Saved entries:
..............................
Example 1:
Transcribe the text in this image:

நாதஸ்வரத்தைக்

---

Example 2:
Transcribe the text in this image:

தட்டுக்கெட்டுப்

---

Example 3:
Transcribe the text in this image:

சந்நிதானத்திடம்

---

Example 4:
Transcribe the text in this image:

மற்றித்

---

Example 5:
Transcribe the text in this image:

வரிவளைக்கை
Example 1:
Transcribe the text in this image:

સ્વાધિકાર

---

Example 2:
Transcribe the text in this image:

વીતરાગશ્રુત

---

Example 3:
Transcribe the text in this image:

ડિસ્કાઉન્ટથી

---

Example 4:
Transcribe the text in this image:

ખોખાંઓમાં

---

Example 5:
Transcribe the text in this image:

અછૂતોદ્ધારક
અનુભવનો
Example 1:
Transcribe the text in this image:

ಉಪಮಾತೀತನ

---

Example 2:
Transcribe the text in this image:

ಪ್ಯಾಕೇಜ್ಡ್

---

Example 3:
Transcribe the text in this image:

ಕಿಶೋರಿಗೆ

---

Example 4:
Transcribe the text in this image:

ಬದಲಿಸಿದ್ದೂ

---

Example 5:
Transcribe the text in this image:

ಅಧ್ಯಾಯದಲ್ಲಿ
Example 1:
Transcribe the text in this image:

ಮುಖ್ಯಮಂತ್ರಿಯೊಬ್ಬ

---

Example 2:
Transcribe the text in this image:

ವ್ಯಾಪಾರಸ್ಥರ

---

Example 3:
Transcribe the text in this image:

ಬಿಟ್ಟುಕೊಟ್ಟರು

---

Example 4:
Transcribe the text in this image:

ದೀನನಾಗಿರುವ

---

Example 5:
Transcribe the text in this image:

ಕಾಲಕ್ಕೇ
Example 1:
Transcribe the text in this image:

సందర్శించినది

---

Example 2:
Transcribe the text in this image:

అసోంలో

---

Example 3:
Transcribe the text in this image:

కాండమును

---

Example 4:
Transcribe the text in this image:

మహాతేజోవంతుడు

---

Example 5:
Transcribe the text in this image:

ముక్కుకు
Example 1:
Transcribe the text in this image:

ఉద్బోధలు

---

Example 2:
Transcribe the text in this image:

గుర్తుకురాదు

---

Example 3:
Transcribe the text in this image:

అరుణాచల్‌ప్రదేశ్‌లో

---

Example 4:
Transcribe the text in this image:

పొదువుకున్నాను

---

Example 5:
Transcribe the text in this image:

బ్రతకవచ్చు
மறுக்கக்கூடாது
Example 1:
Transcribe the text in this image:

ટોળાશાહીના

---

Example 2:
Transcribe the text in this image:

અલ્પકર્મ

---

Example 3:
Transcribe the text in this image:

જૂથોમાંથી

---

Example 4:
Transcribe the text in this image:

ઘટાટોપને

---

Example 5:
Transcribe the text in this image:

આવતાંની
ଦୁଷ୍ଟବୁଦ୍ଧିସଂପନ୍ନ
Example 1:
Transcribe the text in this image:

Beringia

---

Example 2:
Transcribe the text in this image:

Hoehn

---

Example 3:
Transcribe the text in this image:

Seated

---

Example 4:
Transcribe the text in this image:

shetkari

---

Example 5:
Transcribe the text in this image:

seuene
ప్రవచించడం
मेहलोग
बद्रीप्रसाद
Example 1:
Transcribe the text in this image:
..............................
Give every entry again, exactly as it reads.

◆ **RESPONSE BOX**
Example 1:
Transcribe the text in this image:

நாதஸ்வரத்தைக்

---

Example 2:
Transcribe the text in this image:

தட்டுக்கெட்டுப்

---

Example 3:
Transcribe the text in this image:

சந்நிதானத்திடம்

---

Example 4:
Transcribe the text in this image:

மற்றித்

---

Example 5:
Transcribe the text in this image:

வரிவளைக்கை
Example 1:
Transcribe the text in this image:

સ્વાધિકાર

---

Example 2:
Transcribe the text in this image:

વીતરાગશ્રુત

---

Example 3:
Transcribe the text in this image:

ડિસ્કાઉન્ટથી

---

Example 4:
Transcribe the text in this image:

ખોખાંઓમાં

---

Example 5:
Transcribe the text in this image:

અછૂતોદ્ધારક
અનુભવનો
Example 1:
Transcribe the text in this image:

ಉಪಮಾತೀತನ

---

Example 2:
Transcribe the text in this image:

ಪ್ಯಾಕೇಜ್ಡ್

---

Example 3:
Transcribe the text in this image:

ಕಿಶೋರಿಗೆ

---

Example 4:
Transcribe the text in this image:

ಬದಲಿಸಿದ್ದೂ

---

Example 5:
Transcribe the text in this image:

ಅಧ್ಯಾಯದಲ್ಲಿ
Example 1:
Transcribe the text in this image:

ಮುಖ್ಯಮಂತ್ರಿಯೊಬ್ಬ

---

Example 2:
Transcribe the text in this image:

ವ್ಯಾಪಾರಸ್ಥರ

---

Example 3:
Transcribe the text in this image:

ಬಿಟ್ಟುಕೊಟ್ಟರು

---

Example 4:
Transcribe the text in this image:

ದೀನನಾಗಿರುವ

---

Example 5:
Transcribe the text in this image:

ಕಾಲಕ್ಕೇ
Example 1:
Transcribe the text in this image:

సందర్శించినది

---

Example 2:
Transcribe the text in this image:

అసోంలో

---

Example 3:
Transcribe the text in this image:

కాండమును

---

Example 4:
Transcribe the text in this image:

మహాతేజోవంతుడు

---

Example 5:
Transcribe the text in this image:

ముక్కుకు
Example 1:
Transcribe the text in this image:

ఉద్బోధలు

---

Example 2:
Transcribe the text in this image:

గుర్తుకురాదు

---

Example 3:
Transcribe the text in this image:

అరుణాచల్‌ప్రదేశ్‌లో

---

Example 4:
Transcribe the text in this image:

పొదువుకున్నాను

---

Example 5:
Transcribe the text in this image:

బ్రతకవచ్చు
மறுக்கக்கூடாது
Example 1:
Transcribe the text in this image:

ટોળાશાહીના

---

Example 2:
Transcribe the text in this image:

અલ્પકર્મ

---

Example 3:
Transcribe the text in this image:

જૂથોમાંથી

---

Example 4:
Transcribe the text in this image:

ઘટાટોપને

---

Example 5:
Transcribe the text in this image:

આવતાંની
ଦୁଷ୍ଟବୁଦ୍ଧିସଂପନ୍ନ
Example 1:
Transcribe the text in this image:

Beringia

---

Example 2:
Transcribe the text in this image:

Hoehn

---

Example 3:
Transcribe the text in this image:

Seated

---

Example 4:
Transcribe the text in this image:

shetkari

---

Example 5:
Transcribe the text in this image:

seuene
ప్రవచించడం
मेहलोग
बद्रीप्रसाद
Example 1:
Transcribe the text in this image:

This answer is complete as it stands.